OPINION
ROSS DOUTHAT
Kamala
Harris and the Audacity of Desperation
July 27,
2024
Ross Douthat
By Ross
Douthat
Opinion
Columnist
https://www.nytimes.com/2024/07/27/opinion/kamala-harris-democrats.html
Across
Donald Trump’s presidency, the American establishment achieved an unprecedented
level of ideological unity and conformity — first in opposition to Trump
himself, and then in the embrace of progressive ideology, in the “Great
Awokening” that reached a crescendo in the hotter months of 2020.
Since then
we’ve watched cracks spread throughout this edifice, dividing groups and
institutions that once seemed to move in lock step. These fault lines include
the split between a more ideological academic culture, where wokeness seems
entrenched, and corporate and media realms, where its hold has somewhat
weakened. They include the divisions between donors, university administrators
and activists exposed and heightened by the Hamas attacks and the Israel-Gaza
war. They include the struggle over Joe Biden’s fitness to run again, in which
the liberal intelligentsia and the Democratic Party were temporarily at war,
and the emergence of new right-leaning factions within the American elite.
But now,
with the surge of support for Kamala Harris’s candidacy, you can sense an
effort to overcome these divisions, to reassert the establishment’s anti-Trump
consensus, to recover the unity of 2020 and put the full power of what Nate
Silver once called the “indigo blob” at the presumptive Democratic nominee’s
disposal.
This means
money: a surge of tens of millions of dollars into Democratic coffers. It means
star power, whether through endorsements or just associations: Olivia Rodrigo
and George Clooney, Charli XCX and Beyoncé. It means soft-focus media
treatments and even the updating of inconvenient language, as Axios did when it
corrected a past reference to Harris as the Biden administration “border czar”

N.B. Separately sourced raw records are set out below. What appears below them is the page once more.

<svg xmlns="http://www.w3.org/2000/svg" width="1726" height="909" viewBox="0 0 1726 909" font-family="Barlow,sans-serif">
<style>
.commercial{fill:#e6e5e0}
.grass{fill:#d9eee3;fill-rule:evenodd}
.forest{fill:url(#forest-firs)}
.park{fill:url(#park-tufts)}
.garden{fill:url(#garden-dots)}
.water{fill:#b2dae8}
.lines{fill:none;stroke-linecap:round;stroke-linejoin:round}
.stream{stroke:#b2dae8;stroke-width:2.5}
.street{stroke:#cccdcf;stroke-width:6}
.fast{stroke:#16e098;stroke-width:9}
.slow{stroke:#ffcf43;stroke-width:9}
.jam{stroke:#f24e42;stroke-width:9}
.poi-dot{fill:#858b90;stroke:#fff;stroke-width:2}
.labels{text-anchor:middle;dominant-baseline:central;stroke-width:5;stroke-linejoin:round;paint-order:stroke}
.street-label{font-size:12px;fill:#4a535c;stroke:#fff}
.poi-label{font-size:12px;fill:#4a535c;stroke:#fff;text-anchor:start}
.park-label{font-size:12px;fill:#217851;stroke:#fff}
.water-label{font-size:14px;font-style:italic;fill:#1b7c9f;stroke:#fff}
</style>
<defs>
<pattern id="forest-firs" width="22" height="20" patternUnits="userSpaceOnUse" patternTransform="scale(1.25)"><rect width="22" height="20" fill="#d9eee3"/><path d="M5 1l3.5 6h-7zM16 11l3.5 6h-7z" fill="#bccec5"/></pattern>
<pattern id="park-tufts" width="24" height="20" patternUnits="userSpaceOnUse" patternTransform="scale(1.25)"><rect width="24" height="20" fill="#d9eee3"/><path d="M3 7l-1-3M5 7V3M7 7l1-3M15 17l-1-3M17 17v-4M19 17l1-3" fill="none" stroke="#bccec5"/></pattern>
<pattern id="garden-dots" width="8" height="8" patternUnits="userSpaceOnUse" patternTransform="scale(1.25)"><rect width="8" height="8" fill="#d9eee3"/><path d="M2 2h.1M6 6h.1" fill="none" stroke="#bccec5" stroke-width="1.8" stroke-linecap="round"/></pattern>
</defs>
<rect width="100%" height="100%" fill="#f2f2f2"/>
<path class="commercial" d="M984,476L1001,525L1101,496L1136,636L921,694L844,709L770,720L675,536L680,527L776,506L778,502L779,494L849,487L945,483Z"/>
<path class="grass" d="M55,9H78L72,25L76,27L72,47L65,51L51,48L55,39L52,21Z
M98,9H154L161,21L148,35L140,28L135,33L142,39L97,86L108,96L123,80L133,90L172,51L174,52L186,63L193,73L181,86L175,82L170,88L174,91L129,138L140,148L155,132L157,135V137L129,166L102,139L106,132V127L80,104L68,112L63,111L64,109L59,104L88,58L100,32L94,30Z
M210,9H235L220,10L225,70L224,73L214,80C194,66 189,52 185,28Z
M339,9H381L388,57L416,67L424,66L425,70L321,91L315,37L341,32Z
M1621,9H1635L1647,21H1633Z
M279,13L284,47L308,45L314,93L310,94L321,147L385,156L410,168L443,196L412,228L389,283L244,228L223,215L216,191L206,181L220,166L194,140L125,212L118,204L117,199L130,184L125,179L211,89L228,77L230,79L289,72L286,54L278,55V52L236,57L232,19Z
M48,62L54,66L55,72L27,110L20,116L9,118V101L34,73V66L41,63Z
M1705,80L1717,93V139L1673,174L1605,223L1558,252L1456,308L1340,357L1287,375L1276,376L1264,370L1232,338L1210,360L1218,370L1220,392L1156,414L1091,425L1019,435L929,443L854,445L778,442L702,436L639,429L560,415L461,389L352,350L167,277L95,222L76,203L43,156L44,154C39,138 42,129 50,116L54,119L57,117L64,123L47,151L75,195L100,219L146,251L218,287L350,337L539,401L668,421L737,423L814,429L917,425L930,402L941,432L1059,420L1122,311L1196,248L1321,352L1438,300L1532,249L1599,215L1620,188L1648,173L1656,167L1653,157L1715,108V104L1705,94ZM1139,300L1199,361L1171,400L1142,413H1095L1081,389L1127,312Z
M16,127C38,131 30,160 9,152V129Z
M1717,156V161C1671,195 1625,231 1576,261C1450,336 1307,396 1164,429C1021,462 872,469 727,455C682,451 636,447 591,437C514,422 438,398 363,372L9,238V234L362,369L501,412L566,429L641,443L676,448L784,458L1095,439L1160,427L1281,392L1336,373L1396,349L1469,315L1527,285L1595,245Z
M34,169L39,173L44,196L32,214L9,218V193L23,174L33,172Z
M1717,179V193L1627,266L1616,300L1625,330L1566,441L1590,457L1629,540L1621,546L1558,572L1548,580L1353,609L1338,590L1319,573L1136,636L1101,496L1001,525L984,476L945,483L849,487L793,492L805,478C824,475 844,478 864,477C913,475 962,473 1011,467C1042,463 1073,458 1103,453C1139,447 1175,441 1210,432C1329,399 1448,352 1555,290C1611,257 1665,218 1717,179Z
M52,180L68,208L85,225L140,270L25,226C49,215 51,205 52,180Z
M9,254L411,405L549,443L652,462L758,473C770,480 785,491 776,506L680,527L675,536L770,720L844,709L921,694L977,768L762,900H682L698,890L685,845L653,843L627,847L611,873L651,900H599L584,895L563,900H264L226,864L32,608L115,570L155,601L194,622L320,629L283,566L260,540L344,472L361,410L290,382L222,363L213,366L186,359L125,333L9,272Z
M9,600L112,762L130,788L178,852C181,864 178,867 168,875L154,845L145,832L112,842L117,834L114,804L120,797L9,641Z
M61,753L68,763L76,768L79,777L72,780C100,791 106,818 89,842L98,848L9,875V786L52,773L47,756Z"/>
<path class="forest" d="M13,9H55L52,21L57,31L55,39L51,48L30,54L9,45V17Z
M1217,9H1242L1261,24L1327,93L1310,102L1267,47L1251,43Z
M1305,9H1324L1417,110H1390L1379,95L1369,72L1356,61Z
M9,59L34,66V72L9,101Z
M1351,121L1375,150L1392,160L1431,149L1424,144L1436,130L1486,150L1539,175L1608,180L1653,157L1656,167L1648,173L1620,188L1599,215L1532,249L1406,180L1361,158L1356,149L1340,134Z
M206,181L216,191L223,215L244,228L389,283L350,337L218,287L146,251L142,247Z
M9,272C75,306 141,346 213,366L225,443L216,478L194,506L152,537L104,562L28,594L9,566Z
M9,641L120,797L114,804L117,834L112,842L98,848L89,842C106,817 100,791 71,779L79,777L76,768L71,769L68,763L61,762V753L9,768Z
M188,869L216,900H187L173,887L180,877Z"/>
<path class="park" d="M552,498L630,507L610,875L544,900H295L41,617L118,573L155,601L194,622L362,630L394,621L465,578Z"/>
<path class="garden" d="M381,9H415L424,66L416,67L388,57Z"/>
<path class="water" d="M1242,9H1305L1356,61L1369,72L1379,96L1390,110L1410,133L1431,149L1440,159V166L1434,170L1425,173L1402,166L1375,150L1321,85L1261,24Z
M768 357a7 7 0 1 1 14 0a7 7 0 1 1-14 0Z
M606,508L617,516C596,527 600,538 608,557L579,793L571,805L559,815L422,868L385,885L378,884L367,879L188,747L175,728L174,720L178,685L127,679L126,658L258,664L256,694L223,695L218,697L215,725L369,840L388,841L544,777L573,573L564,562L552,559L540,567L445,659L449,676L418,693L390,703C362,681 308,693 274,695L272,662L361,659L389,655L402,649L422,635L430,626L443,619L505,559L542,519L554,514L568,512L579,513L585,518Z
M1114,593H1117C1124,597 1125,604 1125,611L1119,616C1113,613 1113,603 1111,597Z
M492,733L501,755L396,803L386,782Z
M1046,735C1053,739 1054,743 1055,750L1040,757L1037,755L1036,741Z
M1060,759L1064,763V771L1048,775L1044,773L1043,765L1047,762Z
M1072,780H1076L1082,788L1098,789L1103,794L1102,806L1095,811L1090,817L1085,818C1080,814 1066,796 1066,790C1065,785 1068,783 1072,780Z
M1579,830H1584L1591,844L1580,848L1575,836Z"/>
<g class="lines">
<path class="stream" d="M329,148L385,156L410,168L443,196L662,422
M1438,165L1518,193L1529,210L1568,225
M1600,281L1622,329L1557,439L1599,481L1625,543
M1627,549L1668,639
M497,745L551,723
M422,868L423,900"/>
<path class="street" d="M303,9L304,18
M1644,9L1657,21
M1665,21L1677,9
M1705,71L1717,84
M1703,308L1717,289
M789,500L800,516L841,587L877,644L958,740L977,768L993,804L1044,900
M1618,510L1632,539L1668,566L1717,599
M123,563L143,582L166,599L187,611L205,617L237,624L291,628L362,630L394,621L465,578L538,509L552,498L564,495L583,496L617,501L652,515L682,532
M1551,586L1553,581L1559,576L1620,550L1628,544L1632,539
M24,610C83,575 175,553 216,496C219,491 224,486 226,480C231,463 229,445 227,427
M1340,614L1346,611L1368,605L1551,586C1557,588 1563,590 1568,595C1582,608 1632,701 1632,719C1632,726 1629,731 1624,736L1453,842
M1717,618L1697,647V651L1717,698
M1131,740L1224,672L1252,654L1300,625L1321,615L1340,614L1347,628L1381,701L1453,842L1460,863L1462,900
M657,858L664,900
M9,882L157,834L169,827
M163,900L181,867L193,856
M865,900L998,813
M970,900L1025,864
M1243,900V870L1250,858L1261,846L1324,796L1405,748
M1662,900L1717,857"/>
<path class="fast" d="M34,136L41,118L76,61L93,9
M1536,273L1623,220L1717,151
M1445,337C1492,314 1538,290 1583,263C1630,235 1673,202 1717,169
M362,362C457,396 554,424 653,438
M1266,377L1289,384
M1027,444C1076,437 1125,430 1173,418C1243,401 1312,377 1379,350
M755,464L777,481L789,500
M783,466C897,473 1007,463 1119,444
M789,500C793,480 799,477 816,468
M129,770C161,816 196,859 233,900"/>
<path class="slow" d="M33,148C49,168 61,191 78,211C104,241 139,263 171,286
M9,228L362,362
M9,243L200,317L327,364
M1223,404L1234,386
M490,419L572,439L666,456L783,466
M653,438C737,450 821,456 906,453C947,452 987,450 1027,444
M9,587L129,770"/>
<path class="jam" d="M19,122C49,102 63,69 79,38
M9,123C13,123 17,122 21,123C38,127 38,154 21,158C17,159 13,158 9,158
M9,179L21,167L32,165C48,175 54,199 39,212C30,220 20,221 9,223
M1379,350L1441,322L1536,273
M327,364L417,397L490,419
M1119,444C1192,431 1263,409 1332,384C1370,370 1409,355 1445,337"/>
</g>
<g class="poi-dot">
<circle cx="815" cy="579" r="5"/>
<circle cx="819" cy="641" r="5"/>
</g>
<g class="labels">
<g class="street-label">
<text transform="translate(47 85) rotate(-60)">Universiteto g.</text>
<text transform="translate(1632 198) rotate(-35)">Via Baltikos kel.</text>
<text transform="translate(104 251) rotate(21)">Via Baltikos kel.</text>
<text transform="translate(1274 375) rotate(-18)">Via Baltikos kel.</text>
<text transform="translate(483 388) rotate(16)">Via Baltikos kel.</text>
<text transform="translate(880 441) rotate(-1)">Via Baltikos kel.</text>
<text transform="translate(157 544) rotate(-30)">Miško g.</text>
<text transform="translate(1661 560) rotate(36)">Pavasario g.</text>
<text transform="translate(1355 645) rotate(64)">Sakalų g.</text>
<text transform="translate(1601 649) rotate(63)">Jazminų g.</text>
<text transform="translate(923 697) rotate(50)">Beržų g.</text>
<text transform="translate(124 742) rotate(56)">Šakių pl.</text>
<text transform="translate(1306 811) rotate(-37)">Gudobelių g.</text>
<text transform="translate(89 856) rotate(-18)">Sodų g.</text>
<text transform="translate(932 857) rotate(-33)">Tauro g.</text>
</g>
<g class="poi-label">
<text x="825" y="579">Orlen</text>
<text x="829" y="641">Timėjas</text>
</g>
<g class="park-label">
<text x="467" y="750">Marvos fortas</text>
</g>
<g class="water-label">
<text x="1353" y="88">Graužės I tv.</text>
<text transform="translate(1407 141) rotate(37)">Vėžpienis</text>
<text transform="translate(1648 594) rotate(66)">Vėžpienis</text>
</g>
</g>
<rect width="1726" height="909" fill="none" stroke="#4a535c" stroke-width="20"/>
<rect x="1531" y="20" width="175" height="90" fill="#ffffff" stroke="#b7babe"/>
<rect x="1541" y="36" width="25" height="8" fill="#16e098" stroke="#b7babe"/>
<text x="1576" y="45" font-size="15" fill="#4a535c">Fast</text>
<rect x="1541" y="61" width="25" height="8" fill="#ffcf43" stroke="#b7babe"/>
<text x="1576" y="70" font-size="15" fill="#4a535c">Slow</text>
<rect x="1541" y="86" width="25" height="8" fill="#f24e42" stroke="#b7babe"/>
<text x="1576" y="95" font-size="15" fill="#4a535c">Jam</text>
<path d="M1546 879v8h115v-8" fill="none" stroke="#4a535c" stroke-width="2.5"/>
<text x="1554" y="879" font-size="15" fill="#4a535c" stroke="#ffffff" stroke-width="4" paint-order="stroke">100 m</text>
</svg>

amid conservative criticism of her role in immigration policy. It means
squelching any chance of an intra-Democratic conflict or a convention fight,
while delivering hype from every corner, from liberals to ex-Republicans to
TikTok users, in an attempt to gild the Harris candidacy with the magic of
Obamamania.
What the
Kamalamentum effort shares with that 2008 phenomenon is one of Barack Obama’s
favorite words: “audacity.” But not the audacity of hope this time, so much as
the audacity of desperation — a sense that in this late hour the only hope for
stopping Trump is to set aside all differences, bury all doubts and present
Harris to the world not as an unhappy default but as a potentially
transformative candidate, the kind that any Trump opponent should have wanted
all along.
This is
especially audacious because the agony that the Democrats only just escaped,
the disgraceful attempt by Biden’s inner circle to prop him up through one more
campaign cycle, was itself a direct response to a consensus among savvy
political observers that Harris was an exceptionally poor candidate, exactly
the wrong person to set against Trump, not another Obama but a liberal answer
to Dan Quayle.
The speed at
which this consensus shifted should not exactly be surprising; we just watched,
after all, the rapid dissolution of a shared liberal reality in which Biden’s
aging was at most a minor problem magnified by Fox News and Republican
disinformation efforts. Just as that consensus turned out to be a fond
delusion, perhaps the underestimation of Harris will look unmoored from reality
in hindsight. Even poor Quayle might have outperformed his reputation if
someone had only given him a chance.
But the
basic facts that made Harris seem like a dubious choice remain. She is a
politician who built her career inside a liberal state where what matters is
winning over Democratic Party elites and liberal-leaning voters, not the
conservative-leaning independent voters she needs to persuade now. She flopped
completely in her bid for national office in 2020 and was rescued and elevated
only by the exigencies of George Floyd-era progressive politics. As vice
president she has no notable successes, no impressive portfolio, and her
struggles and miscues have inspired comparisons to HBO’s “Veep” for a reason.
Today she
occupies an odd position as presumptive nominee, having succeeded in neither of
the traditional means of ascent: She won no primaries or caucuses, and no
smoke-filled room of Democratic grandees agreed on her electability. Democrats
have made their peace with her nomination, but they are making a virtue of
necessity, not crowning a victor or rewarding a great success.
That
necessity has brought us to a double test. For Harris herself, the question is
whether she can rise to the occasion, conduct outreach more effectively than
the current president has, shed her Quaylian baggage and show skills that even
her allies have worried that she lacks.
For the
establishment rallying around her, the question is whether the united front
that’s contained Trump but failed to bury him has enough remaining juice,
enough potency in spite of its divisions, to achieve a great and heretofore
unlikely seeming feat: making Kamala Harris happen.